Excerpt START
According to one embodiment, the size of the particle may be 200 nm to 300 nm.

To solve the above technical objects, the present invention may provide the above-described anode active material and a lithium secondary battery in which the above-described anode electrode is inserted.

According to one embodiment, the lithium secondary battery may include the above-described anode electrode including the above-described anode active material, a cathode electrode disposed on the anode electrode and including lithium; and an electrolyte between the anode electrode and the cathode electrode, in which the battery may have a negative fading property in which a capacity of the battery increases as the number of charge/discharge cycles increases during charging/discharging.

According to an embodiment of the present invention, a method for preparing the anode active material may include: preparing a first transition metal oxide source and a second transition metal oxide source; providing the first transition metal oxide source and the second transition metal oxide source for a secondary alcohol to prepare a base source; providing a hydrolysis catalyst for the base source and inducing a sol-gel reaction to prepare a transition metal oxide precursor; and subjecting the transition metal oxide precursor to heat treatment in a nitrogen environment to prepare the anode active material containing a transition metal oxide.

The anode active material may include nano-sized particles. The particle may have tetragonal and rutile crystal structures which are formed of transition metal atoms Ti and Nb and oxygen atom O. In addition, the particle may include a carbon atom on a surface, an inside of the particle, and a pore inside the particle.

Thus, when performing a charge/discharge cycle by manufacturing a lithium secondary battery into which the anode active material is inserted, the intercalation and deintercalation of lithium ions may easily occur in the lithium secondary battery due to a crystal structure of the particle and a pore of the particle. In addition, the electrical conductivity of the lithium secondary battery may be improved by the carbon atoms on the surface and inside of the particle.

Accordingly, the lithium secondary battery may have high efficiency, high reliability, and stability in a charge/discharge cycle for a long period of time.
Excerpt END
Information shown START
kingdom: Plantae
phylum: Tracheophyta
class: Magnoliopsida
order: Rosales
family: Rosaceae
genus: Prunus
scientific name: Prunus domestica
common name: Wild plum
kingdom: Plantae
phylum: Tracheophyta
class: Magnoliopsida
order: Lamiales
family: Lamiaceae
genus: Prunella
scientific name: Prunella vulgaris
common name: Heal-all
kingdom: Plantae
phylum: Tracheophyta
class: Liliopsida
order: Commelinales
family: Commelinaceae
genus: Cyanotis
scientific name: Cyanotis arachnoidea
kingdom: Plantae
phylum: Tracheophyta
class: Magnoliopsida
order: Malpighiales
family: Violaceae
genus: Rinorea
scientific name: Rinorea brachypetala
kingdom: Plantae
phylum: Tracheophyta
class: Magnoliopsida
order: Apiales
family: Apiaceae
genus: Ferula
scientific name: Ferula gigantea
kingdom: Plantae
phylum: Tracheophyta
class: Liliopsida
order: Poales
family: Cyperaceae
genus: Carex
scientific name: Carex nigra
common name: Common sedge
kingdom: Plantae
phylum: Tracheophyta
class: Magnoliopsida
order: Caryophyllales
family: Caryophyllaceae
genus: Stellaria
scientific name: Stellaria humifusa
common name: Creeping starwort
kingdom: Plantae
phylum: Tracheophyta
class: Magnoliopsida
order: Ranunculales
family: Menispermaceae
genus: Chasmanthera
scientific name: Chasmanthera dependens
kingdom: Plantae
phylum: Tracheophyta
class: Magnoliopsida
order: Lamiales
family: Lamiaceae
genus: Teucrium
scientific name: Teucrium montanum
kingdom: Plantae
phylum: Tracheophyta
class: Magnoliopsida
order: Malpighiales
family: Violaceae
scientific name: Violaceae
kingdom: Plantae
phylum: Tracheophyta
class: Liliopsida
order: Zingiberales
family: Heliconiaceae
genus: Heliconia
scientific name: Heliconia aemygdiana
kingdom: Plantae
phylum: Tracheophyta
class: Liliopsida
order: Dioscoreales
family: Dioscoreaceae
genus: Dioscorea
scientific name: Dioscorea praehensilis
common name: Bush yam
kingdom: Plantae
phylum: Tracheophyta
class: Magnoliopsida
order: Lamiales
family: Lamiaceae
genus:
Information shown END
Tasks to complete:
1/ Reproduce the passage about the anode active material word for word, from "Accordingly, the lithium" up to and including "period of time.".
2/ Extend the text on the anode active material and lithium secondary battery with the sentences that would follow its final one.

Responses per task:
1/
Accordingly, the lithium secondary battery may have high efficiency, high reliability, and stability in a charge/discharge cycle for a long period of time.

2/
In addition, due to the nano size of the particle and the carbon atom in the anode active material, the lithium secondary battery may have a negative fading property in which the charge capacity of the lithium secondary battery is improved as the number of charge/discharge cycles increases.

BRIEF DESCRIPTION OF THE DRAWINGS

FIG. 1 is a flowchart explaining a method for preparing an anode active material according to the first embodiment of the present invention.

FIG. 2 is a view for explaining a step of preparing a base source of a transition metal oxide precursor in the method for preparing an anode active material according to the first embodiment of the present invention.

FIGS. 3 to 4 are views for explaining a step of preparing a transition metal oxide precursor in the method for preparing an anode active material according to the first embodiment of the present invention.

FIG. 5 is a view for explaining the step of preparing an anode active material according to the first embodiment of the present invention.

FIG. 6 is a view for explaining an anode active material according to the first embodiment of the present invention.

FIG. 7 is a view showing a crystal structure of particles of anode active materials according to experimental examples of the present invention.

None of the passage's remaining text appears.